For some reason it seems like you are rounding and unable to believe things happen concurrently.
You release the ball, gravity begins accelerating the ball, and the ball has zero velocity simultaneously. There is no NEED for any time to pass. It all happens in an "instant"... Maybe you can argue that
"in the real world" gravitational waves propagate at the speed of light so there is an infinitesimal time delay but COME ON!~ This is only the MCAT.
I don't think you understand the concept of "initial" or the concept of when Time = Zero.
Perhaps you are thinking that no dropping mechanism is capable of releasing an object quick enough to instantly release it before it starts accelerating. MCAT writers have amazing technology that is up to the challenge and you should assume that the instant after release, no time has passed and velocity is zero.
To respond to this I'm just going to quote
@Chrisz because it was probably the most concise and "MCAT accurate" post in the thread.
I really hope anyone reading this understands that when you drop something the initial velocity is zero. It is fundamental to scoring high marks on the MCAT.
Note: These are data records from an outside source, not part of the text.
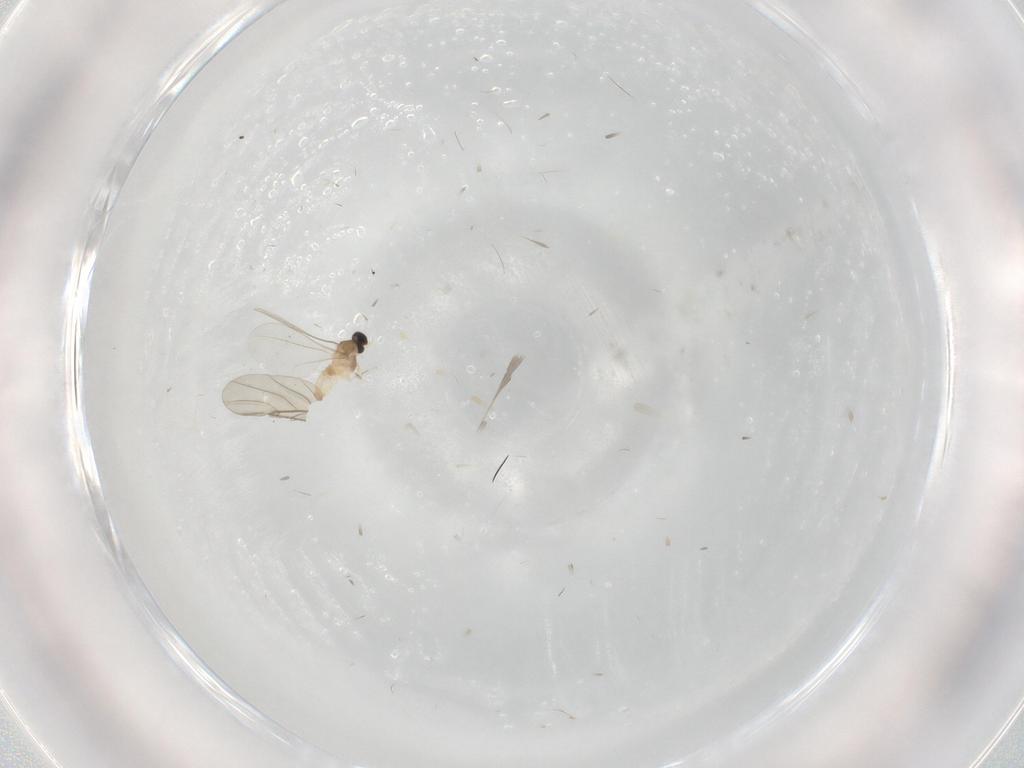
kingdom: Animalia
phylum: Arthropoda
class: Insecta
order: Diptera
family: Cecidomyiidae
Lastly at T=0; Vi=Vo; so we only have to interpret what is considered "the system".
If you interpret the balloon at it's own system as was suggested earlier then momentum is unchanged because mass and velocity do not change.
If you interpret the package/balloon system together and that mass is lost (as stated in the answer key), then Velocity is unchanged and mass is decreased. (p=M*V) so P decreases.
What the book is trying to do is say that: (1), the package/balloon system was together and as you release the package the balloon loses mass... And (2) you should
use the same mass when calculating the momentum before and after release?? No.
Those two things inherently disagree with one another. The only way for the balloon to accelerate up is to decrease it's mass but the argument is that initial momentum is ([Mpackage+Mballoon]*Velocity), and final momentum is still ([Mpackage+Mballon]*Velocity) but this second calculation ignores the decrease in mass that was the cause of the initial acceleration.
Lastly, my previous post addressed the issue that
@BerkReviewTeach was trying give by saying that if you lose mass, some
near-infinitely small amount of time must have passed.. OK Sure, even with that belief a
near-infinitely small velocity change has occurred, while a very measurable change in mass results in the net change in momentum of the balloon after release to have decreased.
Simple proof with ridiculous numbers. Say the balloon was "super"-helium and floating up at a constant 98 meters per second. You then drop HALF your weight. How long would it take before the acceleration due to buoyancy allows the momentum of the balloon after dropping to equal the momentum before dropping.
ANSWER: 20 SECONDS, how is that instantly? Sure eventually the acceleration would allow the balloons velocity to become the more important factor but for the first 20 seconds the loss in mass is more important. This scales down to realistic numbers but the bottom line is NO MATTER HOW SLOW THE BALLOON WAS INITIALLY TRAVELING, THE LOSS IN MASS IS ALWAYS GOING TO BE THE FIRST THING TO HIT MOMENTUM. done.
Regardless of if you believe no time has passed, or some almost infinitely small time has passed, either way, around the "instant" of release, Momentum initially decreases by dropping weight.
@BerkReviewTeach No disrespect intended. I hope the forum remains a place where interpretation can be challenged and discussed for overall improved understanding. I will try not to take offence to your allegations of misinformation. You should do the same.
The question states that the package is "released", as in let go with no force exerted. So it does not have momentum downward. In fact the instant before release the balloon and package were moving at a constant velocity up, so it reasons that at the instant of release the package is still moving up and therefore, the momentum of the package at release is UP!. Again answer is wrong, wow.